Deux frères harponneurs se plaignant de n'avoir pas reçu leur juste part
d'une partie de la cargaison récupérée sur le San Juan ont fait
une déposition notariale qui devait éventuellement mener à la découverte de
l'épave.
LA REDÉCOUVERTE
Cette piste fut d'abord découverte dans les archives d'Onâte, dans le pays
Basque, par Selma Barkham travaillant pour les archives du Canada. Les
indications guidèrent les archéologues sur le site de Red Bay, où l'épave la
plus ancienne au nord de la Floride fut découverte à l'automne 1978 par une
équipe de Parcs Canada dirigée par l'auteur. Le site fut déclaré d'intérêt
historique nationale et une entente fut signée avec le gouvernement de
Terre-Neuve.
Les
fouilles proprement dites se poursuivent depuis 1979. Chaque saison estivale,
pendant plus de 3 mois, une douzaine de plongeurs-archéologues fouillent
systématiquement le site du San Juan et explorent le port de Red
Bay en quête des vestiges submergés et des ossements de baleines qui
permettront de reconstituer divers aspects de la technologie basque.

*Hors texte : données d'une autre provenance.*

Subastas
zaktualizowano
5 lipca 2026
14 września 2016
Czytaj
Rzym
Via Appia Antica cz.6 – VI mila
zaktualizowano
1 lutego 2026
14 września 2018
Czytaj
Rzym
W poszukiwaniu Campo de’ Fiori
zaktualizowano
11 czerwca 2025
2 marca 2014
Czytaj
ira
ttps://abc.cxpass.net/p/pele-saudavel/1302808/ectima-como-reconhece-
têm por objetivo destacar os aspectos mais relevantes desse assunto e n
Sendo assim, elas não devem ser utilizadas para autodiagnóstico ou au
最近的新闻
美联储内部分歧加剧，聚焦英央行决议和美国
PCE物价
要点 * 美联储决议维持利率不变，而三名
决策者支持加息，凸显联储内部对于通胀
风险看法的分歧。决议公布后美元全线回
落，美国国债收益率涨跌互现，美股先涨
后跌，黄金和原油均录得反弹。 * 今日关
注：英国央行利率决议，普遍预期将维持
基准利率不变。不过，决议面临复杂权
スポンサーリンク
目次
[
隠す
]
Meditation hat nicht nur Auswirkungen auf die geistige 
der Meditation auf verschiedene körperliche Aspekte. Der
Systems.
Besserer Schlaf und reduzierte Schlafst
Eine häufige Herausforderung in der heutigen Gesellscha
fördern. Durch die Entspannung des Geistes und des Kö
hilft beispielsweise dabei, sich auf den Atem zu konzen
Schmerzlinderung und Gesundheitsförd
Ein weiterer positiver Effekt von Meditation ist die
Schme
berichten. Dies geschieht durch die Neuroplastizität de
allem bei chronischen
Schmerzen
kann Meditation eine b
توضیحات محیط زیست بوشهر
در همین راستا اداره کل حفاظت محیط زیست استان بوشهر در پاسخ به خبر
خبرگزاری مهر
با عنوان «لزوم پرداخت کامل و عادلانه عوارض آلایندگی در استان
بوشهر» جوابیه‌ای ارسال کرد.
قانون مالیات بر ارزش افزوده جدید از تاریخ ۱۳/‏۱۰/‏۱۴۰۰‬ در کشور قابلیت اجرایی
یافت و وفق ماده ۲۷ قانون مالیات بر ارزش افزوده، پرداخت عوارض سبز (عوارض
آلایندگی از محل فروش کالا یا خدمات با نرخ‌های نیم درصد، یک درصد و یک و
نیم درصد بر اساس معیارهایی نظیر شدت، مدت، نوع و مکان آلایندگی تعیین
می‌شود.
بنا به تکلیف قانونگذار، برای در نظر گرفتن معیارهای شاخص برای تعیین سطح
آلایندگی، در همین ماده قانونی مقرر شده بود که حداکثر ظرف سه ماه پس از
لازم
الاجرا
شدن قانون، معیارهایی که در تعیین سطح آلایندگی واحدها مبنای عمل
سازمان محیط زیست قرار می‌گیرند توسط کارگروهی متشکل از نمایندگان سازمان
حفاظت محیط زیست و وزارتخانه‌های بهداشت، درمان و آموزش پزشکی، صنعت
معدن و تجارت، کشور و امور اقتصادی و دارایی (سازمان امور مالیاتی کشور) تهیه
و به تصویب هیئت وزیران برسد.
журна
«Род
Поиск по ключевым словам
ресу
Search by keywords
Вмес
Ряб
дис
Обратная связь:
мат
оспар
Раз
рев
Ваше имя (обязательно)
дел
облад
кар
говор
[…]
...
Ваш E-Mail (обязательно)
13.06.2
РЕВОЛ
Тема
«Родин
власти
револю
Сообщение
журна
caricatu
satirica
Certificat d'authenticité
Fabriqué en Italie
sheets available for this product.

Près de 7000 heures de plongée ont été accumulées, à une profondeur
moyenne de 10 mètres, dans une eau qui se maintient près de 0° celsius. Munis
de scaphandres chauffés à l'eau chaude ou de vêtements de plongée étanches,
les archéologues de Parcs Canada et quelques étudiants en archéologie passent
de deux et six heures par jour sous l'eau à dégager les débris et les
sédiments à l'aide de suceuses, à rédiger leurs observations et à lever les
plans des vestiges témoins de l'activité des baleiniers basques.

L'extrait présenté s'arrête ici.